▶ _PROBLEM TO SOLVE_
Report the count of lines in the entries below that contain "cookie", and leave out everything else.

▶ _TASK DATA_
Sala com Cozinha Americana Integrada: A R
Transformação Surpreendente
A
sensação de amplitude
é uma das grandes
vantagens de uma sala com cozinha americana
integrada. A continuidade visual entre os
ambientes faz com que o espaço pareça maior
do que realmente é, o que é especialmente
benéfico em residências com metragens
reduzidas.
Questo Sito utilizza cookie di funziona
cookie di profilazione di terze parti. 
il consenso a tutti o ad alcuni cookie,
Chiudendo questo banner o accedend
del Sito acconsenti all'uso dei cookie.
...
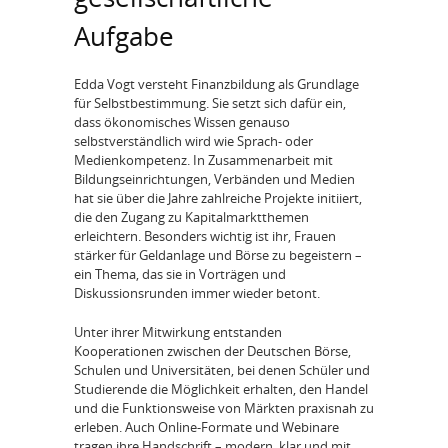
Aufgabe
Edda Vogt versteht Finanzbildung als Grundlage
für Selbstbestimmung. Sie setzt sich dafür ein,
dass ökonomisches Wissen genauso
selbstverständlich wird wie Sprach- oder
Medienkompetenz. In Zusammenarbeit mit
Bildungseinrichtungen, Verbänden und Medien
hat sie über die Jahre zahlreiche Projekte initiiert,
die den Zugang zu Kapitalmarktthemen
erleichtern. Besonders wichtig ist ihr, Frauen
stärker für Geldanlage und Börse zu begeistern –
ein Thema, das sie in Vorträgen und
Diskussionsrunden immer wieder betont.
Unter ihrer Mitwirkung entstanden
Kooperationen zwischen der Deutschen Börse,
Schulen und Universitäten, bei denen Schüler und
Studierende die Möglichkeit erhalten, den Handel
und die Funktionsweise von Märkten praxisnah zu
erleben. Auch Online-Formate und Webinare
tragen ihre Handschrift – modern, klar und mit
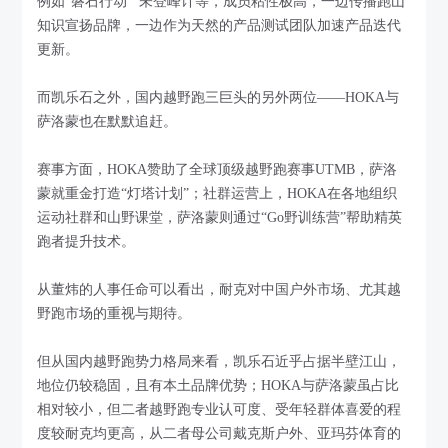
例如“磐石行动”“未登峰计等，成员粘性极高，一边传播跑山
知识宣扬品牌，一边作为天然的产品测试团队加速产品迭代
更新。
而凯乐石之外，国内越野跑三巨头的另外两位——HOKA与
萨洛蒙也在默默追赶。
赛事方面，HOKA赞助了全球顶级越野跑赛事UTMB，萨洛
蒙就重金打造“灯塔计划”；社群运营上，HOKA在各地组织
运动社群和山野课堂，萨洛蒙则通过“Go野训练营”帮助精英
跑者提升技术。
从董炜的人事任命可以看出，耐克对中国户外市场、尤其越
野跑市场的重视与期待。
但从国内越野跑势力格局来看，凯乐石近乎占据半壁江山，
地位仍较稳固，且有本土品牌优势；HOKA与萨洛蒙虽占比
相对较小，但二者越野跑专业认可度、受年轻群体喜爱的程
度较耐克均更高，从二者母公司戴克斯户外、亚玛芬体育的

▶ _TASK RESULT_
4